S.B. 714 would have addressed some of the insurance issues by correcting what many see as language errors in the 2008 statute.
“No doubt the drafter’s intent was to make it a unit owner obligation to carry insurance and be responsible for repairs for upgrades or ‘betterments’ made to the improvements. But that is not what the law says,” Poliakoff told Crist in his letter. “It imposes upon unit owner(s) the obligation for carrying insurance on, and repairing if damaged by casualty, all improvements that ‘benefit fewer than all unit owners.'”
The current law doesn’t define “improvements” and other terms, according to Poliakoff, and the result is that unit owners are being forced to pay for insurance for damage to balconies, parking spaces or garages, storage bins, or other improvements generally designated as “limited common elements” that are typically covered by master policies of the association.
Current law states that insurance policies must include “special assessment coverage of no less than $2,000 per occurrence” for these common elements, language that has caused confusion as unit owners seek out “special assessment” coverage, which really doesn’t exist. What the law should say, and S.B. 714 would have made clear, is “loss assessment coverage,” according to Poliakoff and agents.

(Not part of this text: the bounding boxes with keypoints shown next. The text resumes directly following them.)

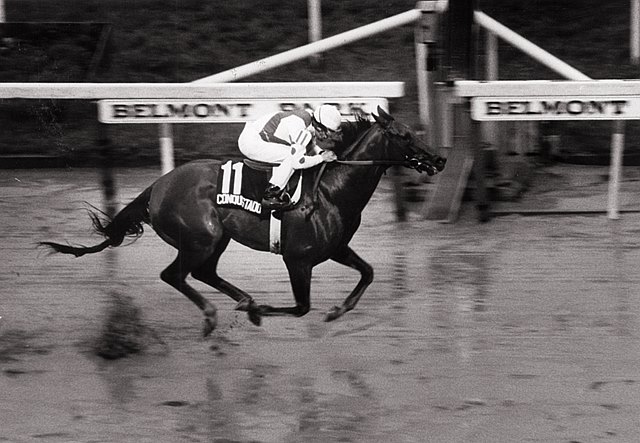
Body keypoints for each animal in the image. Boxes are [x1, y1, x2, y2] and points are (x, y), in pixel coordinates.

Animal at [41, 108, 444, 336]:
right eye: (404, 136)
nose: (439, 159)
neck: (333, 189)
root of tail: (158, 185)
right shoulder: (297, 260)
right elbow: (302, 307)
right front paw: (266, 310)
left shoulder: (336, 248)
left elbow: (369, 273)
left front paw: (336, 311)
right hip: (200, 237)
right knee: (175, 275)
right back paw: (216, 315)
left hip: (217, 238)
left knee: (203, 273)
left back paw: (244, 303)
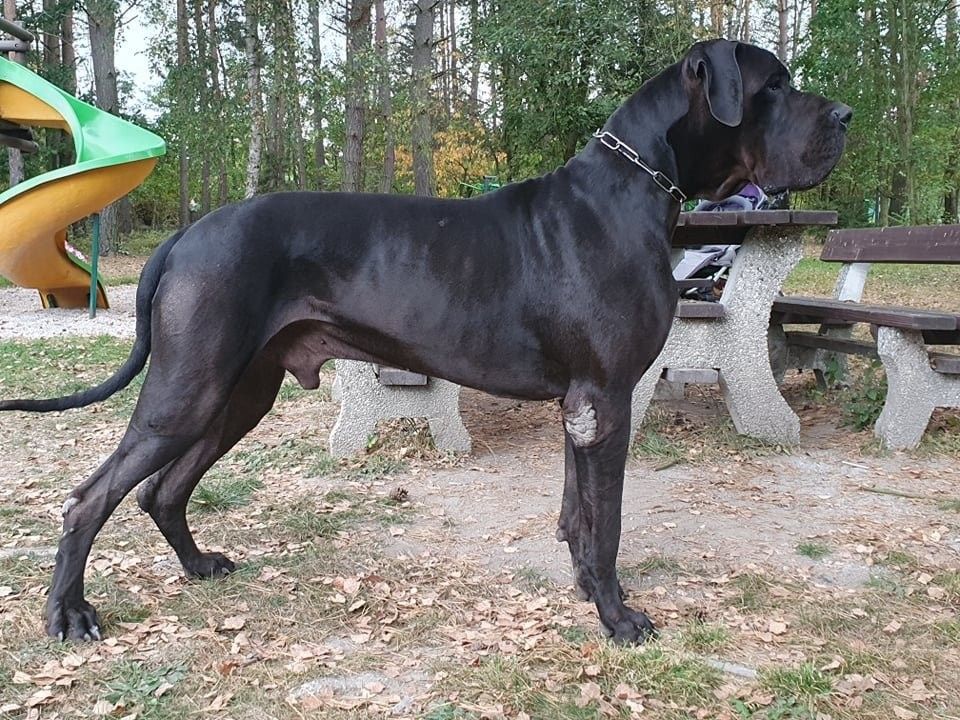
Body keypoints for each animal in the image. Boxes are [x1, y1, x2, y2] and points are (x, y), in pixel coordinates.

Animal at [0, 39, 849, 643]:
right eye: (774, 85)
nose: (843, 116)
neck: (639, 186)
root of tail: (187, 235)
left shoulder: (580, 404)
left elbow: (577, 512)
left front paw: (583, 587)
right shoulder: (606, 397)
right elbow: (605, 522)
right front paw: (617, 616)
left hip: (239, 393)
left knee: (161, 490)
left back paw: (198, 566)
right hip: (190, 387)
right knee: (90, 498)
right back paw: (70, 614)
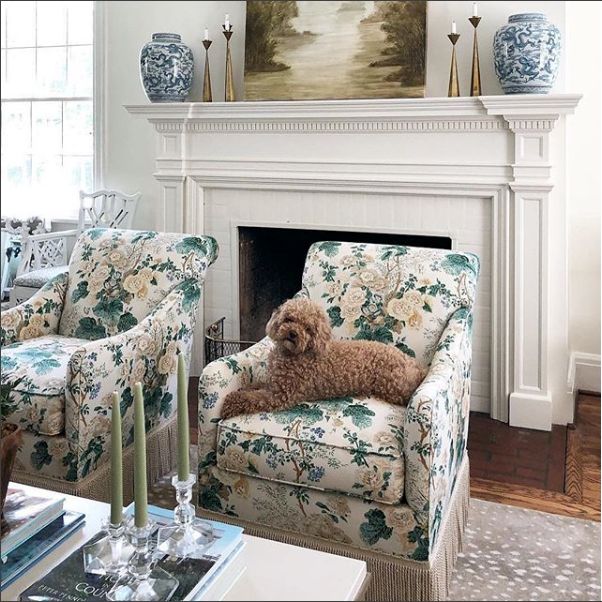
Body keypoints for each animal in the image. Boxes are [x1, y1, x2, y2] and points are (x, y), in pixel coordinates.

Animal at [218, 296, 424, 418]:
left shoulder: (279, 396)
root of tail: (416, 366)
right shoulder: (272, 382)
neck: (293, 354)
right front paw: (243, 388)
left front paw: (228, 404)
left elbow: (251, 398)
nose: (293, 334)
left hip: (391, 386)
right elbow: (254, 386)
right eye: (289, 319)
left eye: (308, 329)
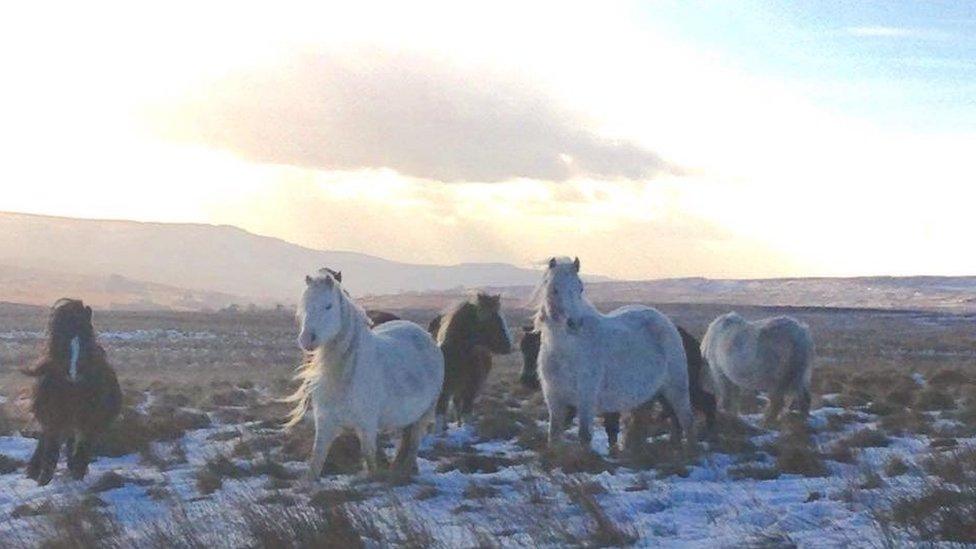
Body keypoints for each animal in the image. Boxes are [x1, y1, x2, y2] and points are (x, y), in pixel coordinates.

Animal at [22, 300, 121, 484]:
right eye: (61, 340)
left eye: (86, 340)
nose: (74, 374)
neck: (73, 391)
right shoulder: (54, 420)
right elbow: (51, 451)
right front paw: (43, 481)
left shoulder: (89, 422)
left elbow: (81, 451)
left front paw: (77, 475)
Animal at [288, 270, 444, 480]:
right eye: (304, 306)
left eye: (328, 306)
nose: (307, 339)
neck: (346, 375)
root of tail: (426, 336)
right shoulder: (325, 423)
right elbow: (315, 463)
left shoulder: (367, 426)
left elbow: (370, 460)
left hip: (423, 414)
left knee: (412, 445)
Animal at [430, 294, 516, 430]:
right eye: (494, 320)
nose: (509, 346)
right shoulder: (444, 389)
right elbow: (440, 413)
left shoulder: (471, 389)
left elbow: (466, 413)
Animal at [520, 324, 716, 452]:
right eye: (523, 349)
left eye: (535, 348)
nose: (526, 380)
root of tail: (693, 342)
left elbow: (610, 427)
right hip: (664, 393)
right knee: (676, 416)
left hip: (682, 387)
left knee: (704, 403)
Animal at [532, 256, 692, 450]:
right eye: (554, 289)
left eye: (580, 288)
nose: (575, 323)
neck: (566, 353)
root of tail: (666, 321)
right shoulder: (554, 400)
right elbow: (554, 435)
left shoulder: (586, 399)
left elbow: (584, 436)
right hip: (653, 395)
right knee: (670, 424)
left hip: (676, 389)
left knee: (686, 421)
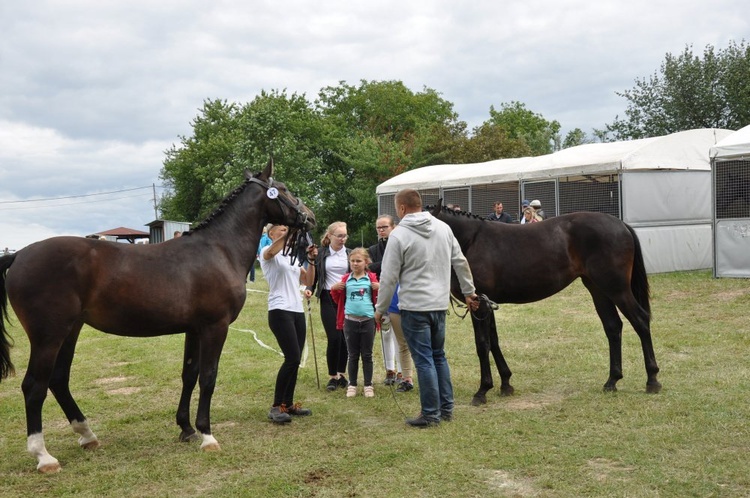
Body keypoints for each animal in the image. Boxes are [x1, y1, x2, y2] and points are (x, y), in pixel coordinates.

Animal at [0, 161, 314, 472]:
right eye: (283, 188)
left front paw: (186, 429)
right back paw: (44, 456)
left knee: (58, 381)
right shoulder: (215, 327)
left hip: (71, 330)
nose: (310, 217)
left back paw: (87, 435)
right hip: (48, 337)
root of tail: (19, 255)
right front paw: (207, 435)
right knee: (34, 386)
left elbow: (189, 374)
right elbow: (208, 377)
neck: (219, 250)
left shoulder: (194, 329)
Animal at [428, 200, 664, 406]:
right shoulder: (488, 305)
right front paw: (506, 383)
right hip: (598, 289)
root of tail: (621, 224)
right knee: (613, 327)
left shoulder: (479, 304)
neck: (472, 241)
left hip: (616, 289)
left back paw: (652, 380)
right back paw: (612, 380)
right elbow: (494, 341)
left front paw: (482, 390)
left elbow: (483, 344)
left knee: (640, 321)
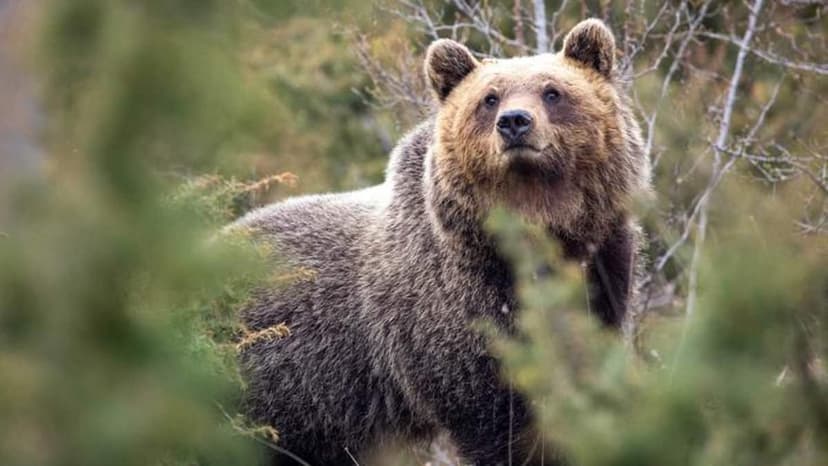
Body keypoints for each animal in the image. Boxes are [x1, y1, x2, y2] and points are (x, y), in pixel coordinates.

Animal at [233, 18, 649, 466]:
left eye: (552, 91)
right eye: (489, 98)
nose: (515, 121)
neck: (538, 232)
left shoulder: (601, 265)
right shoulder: (452, 307)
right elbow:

The measure Crist vetoed would also have changed some rules and responsibilities for those who sit on boards of condo associations.
But none of these changes will occur now. Until changes are enacted, the fire sprinkler requirement remains in effect; basic unit owner coverage remains mandatory; the unit owner must have additional $2,000 “special assessment” coverage; and the association must be named as an additional insured and loss payee on all unit owner policies.
“So, it’s back to square one; meaning nothing changes as we had hoped,” FAIA’s Grady wrote to his agents.